• _DATA LISTING_
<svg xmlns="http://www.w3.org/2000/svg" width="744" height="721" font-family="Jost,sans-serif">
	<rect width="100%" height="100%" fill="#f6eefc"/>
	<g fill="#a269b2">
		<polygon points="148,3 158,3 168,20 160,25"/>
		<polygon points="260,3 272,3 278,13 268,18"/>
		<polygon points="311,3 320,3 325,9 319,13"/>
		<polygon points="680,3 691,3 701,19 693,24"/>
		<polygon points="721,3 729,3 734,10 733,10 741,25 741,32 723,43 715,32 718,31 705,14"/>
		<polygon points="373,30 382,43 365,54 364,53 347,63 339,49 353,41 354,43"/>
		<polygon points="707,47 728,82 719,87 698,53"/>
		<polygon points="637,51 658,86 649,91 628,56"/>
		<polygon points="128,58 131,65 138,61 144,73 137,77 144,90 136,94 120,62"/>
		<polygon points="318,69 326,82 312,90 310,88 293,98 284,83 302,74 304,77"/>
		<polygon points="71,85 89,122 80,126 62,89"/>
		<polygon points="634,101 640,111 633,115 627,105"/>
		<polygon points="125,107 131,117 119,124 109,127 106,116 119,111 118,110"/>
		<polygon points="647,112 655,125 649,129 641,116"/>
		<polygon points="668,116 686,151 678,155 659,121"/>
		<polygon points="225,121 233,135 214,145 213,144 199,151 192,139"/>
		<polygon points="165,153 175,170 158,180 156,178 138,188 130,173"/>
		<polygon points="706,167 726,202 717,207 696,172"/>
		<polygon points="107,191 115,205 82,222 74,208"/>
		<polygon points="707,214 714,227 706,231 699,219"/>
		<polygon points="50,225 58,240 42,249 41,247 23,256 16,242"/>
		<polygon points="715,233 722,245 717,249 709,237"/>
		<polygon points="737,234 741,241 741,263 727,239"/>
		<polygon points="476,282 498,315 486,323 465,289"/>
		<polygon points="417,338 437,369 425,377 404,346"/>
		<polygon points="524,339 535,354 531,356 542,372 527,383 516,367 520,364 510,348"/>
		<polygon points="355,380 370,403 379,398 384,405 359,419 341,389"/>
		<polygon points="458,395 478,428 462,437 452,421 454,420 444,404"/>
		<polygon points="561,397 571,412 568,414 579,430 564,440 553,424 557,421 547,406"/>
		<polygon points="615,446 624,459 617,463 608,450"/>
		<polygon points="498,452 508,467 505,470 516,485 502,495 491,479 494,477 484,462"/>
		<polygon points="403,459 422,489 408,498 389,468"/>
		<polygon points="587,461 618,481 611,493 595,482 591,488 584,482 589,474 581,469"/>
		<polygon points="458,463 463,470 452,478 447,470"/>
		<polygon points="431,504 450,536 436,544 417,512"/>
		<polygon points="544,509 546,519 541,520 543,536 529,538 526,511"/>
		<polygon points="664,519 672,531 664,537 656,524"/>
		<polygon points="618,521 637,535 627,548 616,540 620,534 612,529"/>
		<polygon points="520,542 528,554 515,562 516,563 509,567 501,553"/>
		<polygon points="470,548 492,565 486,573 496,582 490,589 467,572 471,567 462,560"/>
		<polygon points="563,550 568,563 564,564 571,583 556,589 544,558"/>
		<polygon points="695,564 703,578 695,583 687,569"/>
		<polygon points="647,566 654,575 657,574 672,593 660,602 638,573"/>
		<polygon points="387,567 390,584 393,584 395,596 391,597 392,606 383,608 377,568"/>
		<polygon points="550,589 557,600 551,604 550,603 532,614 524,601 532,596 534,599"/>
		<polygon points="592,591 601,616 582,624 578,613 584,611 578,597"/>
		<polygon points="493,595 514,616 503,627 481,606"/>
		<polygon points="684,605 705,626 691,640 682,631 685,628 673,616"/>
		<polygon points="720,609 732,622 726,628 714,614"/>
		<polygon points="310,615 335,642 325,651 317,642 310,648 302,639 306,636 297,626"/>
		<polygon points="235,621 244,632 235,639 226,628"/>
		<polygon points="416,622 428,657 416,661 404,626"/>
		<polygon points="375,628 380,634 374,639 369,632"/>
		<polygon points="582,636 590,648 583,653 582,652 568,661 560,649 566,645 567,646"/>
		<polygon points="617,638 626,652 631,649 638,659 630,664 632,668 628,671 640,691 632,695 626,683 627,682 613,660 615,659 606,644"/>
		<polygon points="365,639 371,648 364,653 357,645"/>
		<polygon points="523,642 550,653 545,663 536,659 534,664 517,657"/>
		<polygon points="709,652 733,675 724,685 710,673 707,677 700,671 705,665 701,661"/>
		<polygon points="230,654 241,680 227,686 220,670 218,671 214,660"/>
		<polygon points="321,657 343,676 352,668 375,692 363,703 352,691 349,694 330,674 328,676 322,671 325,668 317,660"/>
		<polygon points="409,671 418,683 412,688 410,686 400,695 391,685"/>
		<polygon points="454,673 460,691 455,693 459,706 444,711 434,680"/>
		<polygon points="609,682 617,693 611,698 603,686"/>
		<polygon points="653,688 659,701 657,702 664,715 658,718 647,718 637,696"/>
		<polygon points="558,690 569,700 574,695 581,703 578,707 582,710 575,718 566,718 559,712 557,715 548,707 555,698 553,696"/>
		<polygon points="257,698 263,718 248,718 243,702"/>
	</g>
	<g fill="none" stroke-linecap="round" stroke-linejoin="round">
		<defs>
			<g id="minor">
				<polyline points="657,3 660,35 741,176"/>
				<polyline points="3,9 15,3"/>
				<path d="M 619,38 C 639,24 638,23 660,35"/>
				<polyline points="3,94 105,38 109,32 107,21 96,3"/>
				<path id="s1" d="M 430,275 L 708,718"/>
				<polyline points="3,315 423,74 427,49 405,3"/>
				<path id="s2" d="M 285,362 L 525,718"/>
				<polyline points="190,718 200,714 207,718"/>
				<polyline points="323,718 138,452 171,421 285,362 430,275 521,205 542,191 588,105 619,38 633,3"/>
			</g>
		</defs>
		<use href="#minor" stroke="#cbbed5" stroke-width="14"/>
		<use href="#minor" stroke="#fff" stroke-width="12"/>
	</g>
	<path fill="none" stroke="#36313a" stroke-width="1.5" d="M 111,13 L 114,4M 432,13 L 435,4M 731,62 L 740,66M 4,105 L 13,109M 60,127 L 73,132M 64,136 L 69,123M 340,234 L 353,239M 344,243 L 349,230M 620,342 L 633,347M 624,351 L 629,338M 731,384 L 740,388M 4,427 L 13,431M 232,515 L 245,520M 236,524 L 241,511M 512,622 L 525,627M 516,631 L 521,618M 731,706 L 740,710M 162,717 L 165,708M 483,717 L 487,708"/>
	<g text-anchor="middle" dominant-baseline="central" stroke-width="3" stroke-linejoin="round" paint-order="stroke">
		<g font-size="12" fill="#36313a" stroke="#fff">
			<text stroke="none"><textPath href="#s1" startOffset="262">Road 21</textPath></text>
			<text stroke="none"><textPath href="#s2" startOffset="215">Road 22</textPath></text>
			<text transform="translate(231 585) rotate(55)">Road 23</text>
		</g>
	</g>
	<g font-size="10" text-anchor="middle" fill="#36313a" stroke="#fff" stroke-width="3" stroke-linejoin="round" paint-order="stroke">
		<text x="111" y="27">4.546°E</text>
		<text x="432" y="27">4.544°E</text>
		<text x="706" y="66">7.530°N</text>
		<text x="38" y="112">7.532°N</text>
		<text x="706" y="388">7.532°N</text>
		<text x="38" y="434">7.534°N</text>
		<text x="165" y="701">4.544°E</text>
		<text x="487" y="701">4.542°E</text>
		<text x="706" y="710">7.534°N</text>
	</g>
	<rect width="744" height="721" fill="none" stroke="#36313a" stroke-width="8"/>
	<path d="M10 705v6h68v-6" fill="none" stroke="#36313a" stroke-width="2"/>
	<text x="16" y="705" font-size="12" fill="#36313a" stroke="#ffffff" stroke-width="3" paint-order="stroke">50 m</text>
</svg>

• _EXERCISE PROMPT_
Return the material in full, restating each entry word for word.

• _YOUR SOLUTION_
<svg xmlns="http://www.w3.org/2000/svg" width="744" height="721" font-family="Jost,sans-serif">
	<rect width="100%" height="100%" fill="#f6eefc"/>
	<g fill="#a269b2">
		<polygon points="148,3 158,3 168,20 160,25"/>
		<polygon points="260,3 272,3 278,13 268,18"/>
		<polygon points="311,3 320,3 325,9 319,13"/>
		<polygon points="680,3 691,3 701,19 693,24"/>
		<polygon points="721,3 729,3 734,10 733,10 741,25 741,32 723,43 715,32 718,31 705,14"/>
		<polygon points="373,30 382,43 365,54 364,53 347,63 339,49 353,41 354,43"/>
		<polygon points="707,47 728,82 719,87 698,53"/>
		<polygon points="637,51 658,86 649,91 628,56"/>
		<polygon points="128,58 131,65 138,61 144,73 137,77 144,90 136,94 120,62"/>
		<polygon points="318,69 326,82 312,90 310,88 293,98 284,83 302,74 304,77"/>
		<polygon points="71,85 89,122 80,126 62,89"/>
		<polygon points="634,101 640,111 633,115 627,105"/>
		<polygon points="125,107 131,117 119,124 109,127 106,116 119,111 118,110"/>
		<polygon points="647,112 655,125 649,129 641,116"/>
		<polygon points="668,116 686,151 678,155 659,121"/>
		<polygon points="225,121 233,135 214,145 213,144 199,151 192,139"/>
		<polygon points="165,153 175,170 158,180 156,178 138,188 130,173"/>
		<polygon points="706,167 726,202 717,207 696,172"/>
		<polygon points="107,191 115,205 82,222 74,208"/>
		<polygon points="707,214 714,227 706,231 699,219"/>
		<polygon points="50,225 58,240 42,249 41,247 23,256 16,242"/>
		<polygon points="715,233 722,245 717,249 709,237"/>
		<polygon points="737,234 741,241 741,263 727,239"/>
		<polygon points="476,282 498,315 486,323 465,289"/>
		<polygon points="417,338 437,369 425,377 404,346"/>
		<polygon points="524,339 535,354 531,356 542,372 527,383 516,367 520,364 510,348"/>
		<polygon points="355,380 370,403 379,398 384,405 359,419 341,389"/>
		<polygon points="458,395 478,428 462,437 452,421 454,420 444,404"/>
		<polygon points="561,397 571,412 568,414 579,430 564,440 553,424 557,421 547,406"/>
		<polygon points="615,446 624,459 617,463 608,450"/>
		<polygon points="498,452 508,467 505,470 516,485 502,495 491,479 494,477 484,462"/>
		<polygon points="403,459 422,489 408,498 389,468"/>
		<polygon points="587,461 618,481 611,493 595,482 591,488 584,482 589,474 581,469"/>
		<polygon points="458,463 463,470 452,478 447,470"/>
		<polygon points="431,504 450,536 436,544 417,512"/>
		<polygon points="544,509 546,519 541,520 543,536 529,538 526,511"/>
		<polygon points="664,519 672,531 664,537 656,524"/>
		<polygon points="618,521 637,535 627,548 616,540 620,534 612,529"/>
		<polygon points="520,542 528,554 515,562 516,563 509,567 501,553"/>
		<polygon points="470,548 492,565 486,573 496,582 490,589 467,572 471,567 462,560"/>
		<polygon points="563,550 568,563 564,564 571,583 556,589 544,558"/>
		<polygon points="695,564 703,578 695,583 687,569"/>
		<polygon points="647,566 654,575 657,574 672,593 660,602 638,573"/>
		<polygon points="387,567 390,584 393,584 395,596 391,597 392,606 383,608 377,568"/>
		<polygon points="550,589 557,600 551,604 550,603 532,614 524,601 532,596 534,599"/>
		<polygon points="592,591 601,616 582,624 578,613 584,611 578,597"/>
		<polygon points="493,595 514,616 503,627 481,606"/>
		<polygon points="684,605 705,626 691,640 682,631 685,628 673,616"/>
		<polygon points="720,609 732,622 726,628 714,614"/>
		<polygon points="310,615 335,642 325,651 317,642 310,648 302,639 306,636 297,626"/>
		<polygon points="235,621 244,632 235,639 226,628"/>
		<polygon points="416,622 428,657 416,661 404,626"/>
		<polygon points="375,628 380,634 374,639 369,632"/>
		<polygon points="582,636 590,648 583,653 582,652 568,661 560,649 566,645 567,646"/>
		<polygon points="617,638 626,652 631,649 638,659 630,664 632,668 628,671 640,691 632,695 626,683 627,682 613,660 615,659 606,644"/>
		<polygon points="365,639 371,648 364,653 357,645"/>
		<polygon points="523,642 550,653 545,663 536,659 534,664 517,657"/>
		<polygon points="709,652 733,675 724,685 710,673 707,677 700,671 705,665 701,661"/>
		<polygon points="230,654 241,680 227,686 220,670 218,671 214,660"/>
		<polygon points="321,657 343,676 352,668 375,692 363,703 352,691 349,694 330,674 328,676 322,671 325,668 317,660"/>
		<polygon points="409,671 418,683 412,688 410,686 400,695 391,685"/>
		<polygon points="454,673 460,691 455,693 459,706 444,711 434,680"/>
		<polygon points="609,682 617,693 611,698 603,686"/>
		<polygon points="653,688 659,701 657,702 664,715 658,718 647,718 637,696"/>
		<polygon points="558,690 569,700 574,695 581,703 578,707 582,710 575,718 566,718 559,712 557,715 548,707 555,698 553,696"/>
		<polygon points="257,698 263,718 248,718 243,702"/>
	</g>
	<g fill="none" stroke-linecap="round" stroke-linejoin="round">
		<defs>
			<g id="minor">
				<polyline points="657,3 660,35 741,176"/>
				<polyline points="3,9 15,3"/>
				<path d="M 619,38 C 639,24 638,23 660,35"/>
				<polyline points="3,94 105,38 109,32 107,21 96,3"/>
				<path id="s1" d="M 430,275 L 708,718"/>
				<polyline points="3,315 423,74 427,49 405,3"/>
				<path id="s2" d="M 285,362 L 525,718"/>
				<polyline points="190,718 200,714 207,718"/>
				<polyline points="323,718 138,452 171,421 285,362 430,275 521,205 542,191 588,105 619,38 633,3"/>
			</g>
		</defs>
		<use href="#minor" stroke="#cbbed5" stroke-width="14"/>
		<use href="#minor" stroke="#fff" stroke-width="12"/>
	</g>
	<path fill="none" stroke="#36313a" stroke-width="1.5" d="M 111,13 L 114,4M 432,13 L 435,4M 731,62 L 740,66M 4,105 L 13,109M 60,127 L 73,132M 64,136 L 69,123M 340,234 L 353,239M 344,243 L 349,230M 620,342 L 633,347M 624,351 L 629,338M 731,384 L 740,388M 4,427 L 13,431M 232,515 L 245,520M 236,524 L 241,511M 512,622 L 525,627M 516,631 L 521,618M 731,706 L 740,710M 162,717 L 165,708M 483,717 L 487,708"/>
	<g text-anchor="middle" dominant-baseline="central" stroke-width="3" stroke-linejoin="round" paint-order="stroke">
		<g font-size="12" fill="#36313a" stroke="#fff">
			<text stroke="none"><textPath href="#s1" startOffset="262">Road 21</textPath></text>
			<text stroke="none"><textPath href="#s2" startOffset="215">Road 22</textPath></text>
			<text transform="translate(231 585) rotate(55)">Road 23</text>
		</g>
	</g>
	<g font-size="10" text-anchor="middle" fill="#36313a" stroke="#fff" stroke-width="3" stroke-linejoin="round" paint-order="stroke">
		<text x="111" y="27">4.546°E</text>
		<text x="432" y="27">4.544°E</text>
		<text x="706" y="66">7.530°N</text>
		<text x="38" y="112">7.532°N</text>
		<text x="706" y="388">7.532°N</text>
		<text x="38" y="434">7.534°N</text>
		<text x="165" y="701">4.544°E</text>
		<text x="487" y="701">4.542°E</text>
		<text x="706" y="710">7.534°N</text>
	</g>
	<rect width="744" height="721" fill="none" stroke="#36313a" stroke-width="8"/>
	<path d="M10 705v6h68v-6" fill="none" stroke="#36313a" stroke-width="2"/>
	<text x="16" y="705" font-size="12" fill="#36313a" stroke="#ffffff" stroke-width="3" paint-order="stroke">50 m</text>
</svg>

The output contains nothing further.